Lesson for Vietnam: Both the textual content and the vocal performance may have protection.

Case 6: Nguyen v. Tech Platform (Derivative Audiobook Case, 2023, Vietnam)

Facts: A tech platform created AI narrations from several Vietnamese books without licensing agreements.

Court Decision:

Courts ruled that AI-generated audiobooks are derivative works, requiring explicit authorization.

The platform was ordered to cease production, remove content, and compensate authors.

Legal Principle: Commercial AI narration without permission infringes copyright, regardless of AI’s involvement.

4. Practical Implications

Human Oversight Required: Only humans can claim authorship or ownership of AI-generated narration.

Permission from Original Author: Any AI-generated audiobook is a derivative work needing authorization.

Voice Replication Rights: Mimicking human narrators using AI may violate neighboring rights.
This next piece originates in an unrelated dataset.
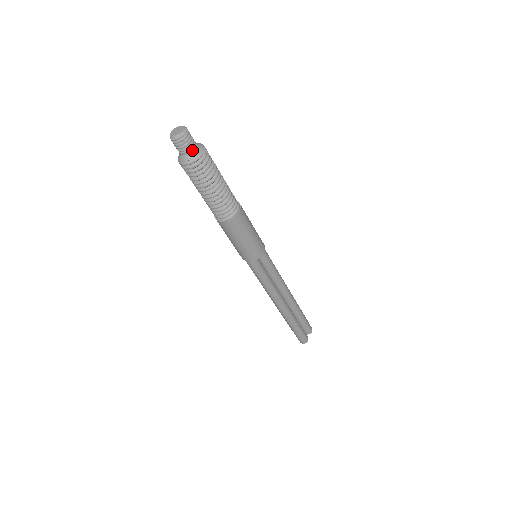
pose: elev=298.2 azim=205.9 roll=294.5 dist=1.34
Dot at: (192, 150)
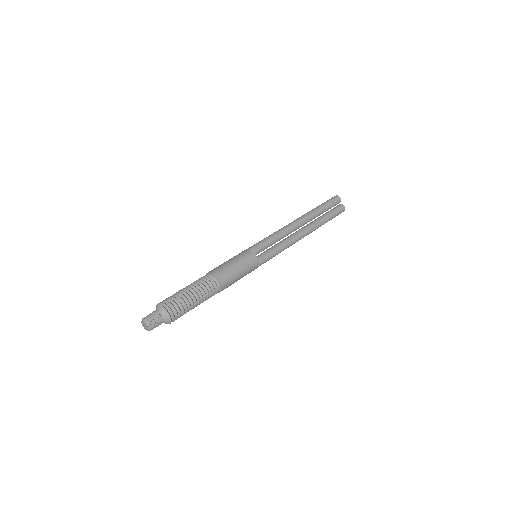
Dot at: (162, 318)
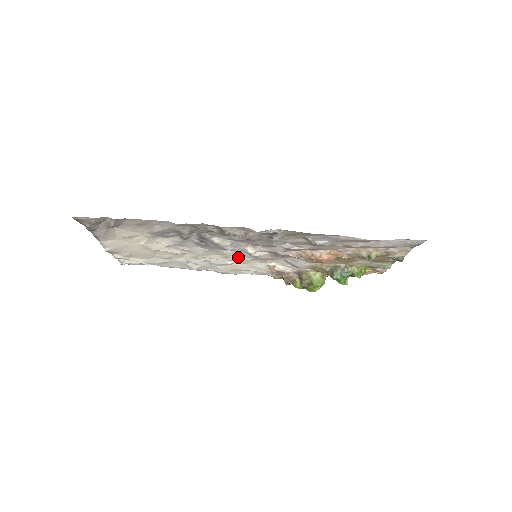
Moral and Economic Rights Enforcement: Authors retain rights to attribution, integrity, and revenue, even in AI-generated forms.

5. Conclusion

Vietnamese copyright law treats AI-generated audiobook narration as human-led derivative works.

AI alone cannot hold copyright.

Unauthorized AI narration infringes both the text author’s rights and potentially performers’ rights if voices are replicated.

Cases consistently show that human contribution, authorization, and derivative rights are the main factors in litigation.